### What is expected:
Copy every line of the material below word for word, in the same order.

### Information given:

★ ★ ★

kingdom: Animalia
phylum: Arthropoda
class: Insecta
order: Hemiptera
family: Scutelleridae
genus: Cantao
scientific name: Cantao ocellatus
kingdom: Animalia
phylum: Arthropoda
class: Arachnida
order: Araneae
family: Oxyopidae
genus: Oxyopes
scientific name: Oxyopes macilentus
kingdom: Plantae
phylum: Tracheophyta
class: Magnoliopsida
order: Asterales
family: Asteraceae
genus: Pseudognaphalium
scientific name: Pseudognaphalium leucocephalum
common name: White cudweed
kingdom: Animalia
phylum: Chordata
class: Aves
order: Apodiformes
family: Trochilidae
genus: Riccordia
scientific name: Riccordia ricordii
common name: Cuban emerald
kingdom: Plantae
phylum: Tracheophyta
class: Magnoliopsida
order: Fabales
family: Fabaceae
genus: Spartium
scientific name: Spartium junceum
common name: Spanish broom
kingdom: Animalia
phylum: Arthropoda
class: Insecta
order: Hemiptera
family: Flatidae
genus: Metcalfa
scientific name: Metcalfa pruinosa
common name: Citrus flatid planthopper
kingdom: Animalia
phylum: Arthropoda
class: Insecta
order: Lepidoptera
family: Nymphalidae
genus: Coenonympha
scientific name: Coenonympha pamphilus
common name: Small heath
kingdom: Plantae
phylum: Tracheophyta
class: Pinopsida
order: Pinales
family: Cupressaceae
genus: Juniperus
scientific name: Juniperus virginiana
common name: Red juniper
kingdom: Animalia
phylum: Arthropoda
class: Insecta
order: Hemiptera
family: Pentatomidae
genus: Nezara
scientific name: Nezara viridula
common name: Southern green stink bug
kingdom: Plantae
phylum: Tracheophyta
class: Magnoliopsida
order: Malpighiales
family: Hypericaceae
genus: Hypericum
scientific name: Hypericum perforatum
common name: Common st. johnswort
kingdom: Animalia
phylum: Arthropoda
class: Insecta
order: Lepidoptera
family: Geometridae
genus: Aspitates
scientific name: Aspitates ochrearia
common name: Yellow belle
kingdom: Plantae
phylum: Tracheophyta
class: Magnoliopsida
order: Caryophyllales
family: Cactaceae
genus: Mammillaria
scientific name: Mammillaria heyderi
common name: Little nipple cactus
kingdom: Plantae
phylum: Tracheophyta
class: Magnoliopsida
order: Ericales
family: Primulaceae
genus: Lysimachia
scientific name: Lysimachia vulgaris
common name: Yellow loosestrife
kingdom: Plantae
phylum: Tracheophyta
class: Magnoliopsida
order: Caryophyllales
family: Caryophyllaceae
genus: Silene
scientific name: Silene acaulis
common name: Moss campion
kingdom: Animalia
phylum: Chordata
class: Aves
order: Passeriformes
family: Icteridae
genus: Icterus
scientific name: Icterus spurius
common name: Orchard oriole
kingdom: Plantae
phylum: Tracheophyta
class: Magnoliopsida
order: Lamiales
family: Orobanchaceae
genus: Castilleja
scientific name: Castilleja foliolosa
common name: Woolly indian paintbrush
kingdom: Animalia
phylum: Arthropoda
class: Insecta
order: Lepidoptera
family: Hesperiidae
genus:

★ ★ ★

### Exercise answer:
kingdom: Animalia
phylum: Arthropoda
class: Insecta
order: Hemiptera
family: Scutelleridae
genus: Cantao
scientific name: Cantao ocellatus
kingdom: Animalia
phylum: Arthropoda
class: Arachnida
order: Araneae
family: Oxyopidae
genus: Oxyopes
scientific name: Oxyopes macilentus
kingdom: Plantae
phylum: Tracheophyta
class: Magnoliopsida
order: Asterales
family: Asteraceae
genus: Pseudognaphalium
scientific name: Pseudognaphalium leucocephalum
common name: White cudweed
kingdom: Animalia
phylum: Chordata
class: Aves
order: Apodiformes
family: Trochilidae
genus: Riccordia
scientific name: Riccordia ricordii
common name: Cuban emerald
kingdom: Plantae
phylum: Tracheophyta
class: Magnoliopsida
order: Fabales
family: Fabaceae
genus: Spartium
scientific name: Spartium junceum
common name: Spanish broom
kingdom: Animalia
phylum: Arthropoda
class: Insecta
order: Hemiptera
family: Flatidae
genus: Metcalfa
scientific name: Metcalfa pruinosa
common name: Citrus flatid planthopper
kingdom: Animalia
phylum: Arthropoda
class: Insecta
order: Lepidoptera
family: Nymphalidae
genus: Coenonympha
scientific name: Coenonympha pamphilus
common name: Small heath
kingdom: Plantae
phylum: Tracheophyta
class: Pinopsida
order: Pinales
family: Cupressaceae
genus: Juniperus
scientific name: Juniperus virginiana
common name: Red juniper
kingdom: Animalia
phylum: Arthropoda
class: Insecta
order: Hemiptera
family: Pentatomidae
genus: Nezara
scientific name: Nezara viridula
common name: Southern green stink bug
kingdom: Plantae
phylum: Tracheophyta
class: Magnoliopsida
order: Malpighiales
family: Hypericaceae
genus: Hypericum
scientific name: Hypericum perforatum
common name: Common st. johnswort
kingdom: Animalia
phylum: Arthropoda
class: Insecta
order: Lepidoptera
family: Geometridae
genus: Aspitates
scientific name: Aspitates ochrearia
common name: Yellow belle
kingdom: Plantae
phylum: Tracheophyta
class: Magnoliopsida
order: Caryophyllales
family: Cactaceae
genus: Mammillaria
scientific name: Mammillaria heyderi
common name: Little nipple cactus
kingdom: Plantae
phylum: Tracheophyta
class: Magnoliopsida
order: Ericales
family: Primulaceae
genus: Lysimachia
scientific name: Lysimachia vulgaris
common name: Yellow loosestrife
kingdom: Plantae
phylum: Tracheophyta
class: Magnoliopsida
order: Caryophyllales
family: Caryophyllaceae
genus: Silene
scientific name: Silene acaulis
common name: Moss campion
kingdom: Animalia
phylum: Chordata
class: Aves
order: Passeriformes
family: Icteridae
genus: Icterus
scientific name: Icterus spurius
common name: Orchard oriole
kingdom: Plantae
phylum: Tracheophyta
class: Magnoliopsida
order: Lamiales
family: Orobanchaceae
genus: Castilleja
scientific name: Castilleja foliolosa
common name: Woolly indian paintbrush
kingdom: Animalia
phylum: Arthropoda
class: Insecta
order: Lepidoptera
family: Hesperiidae
genus:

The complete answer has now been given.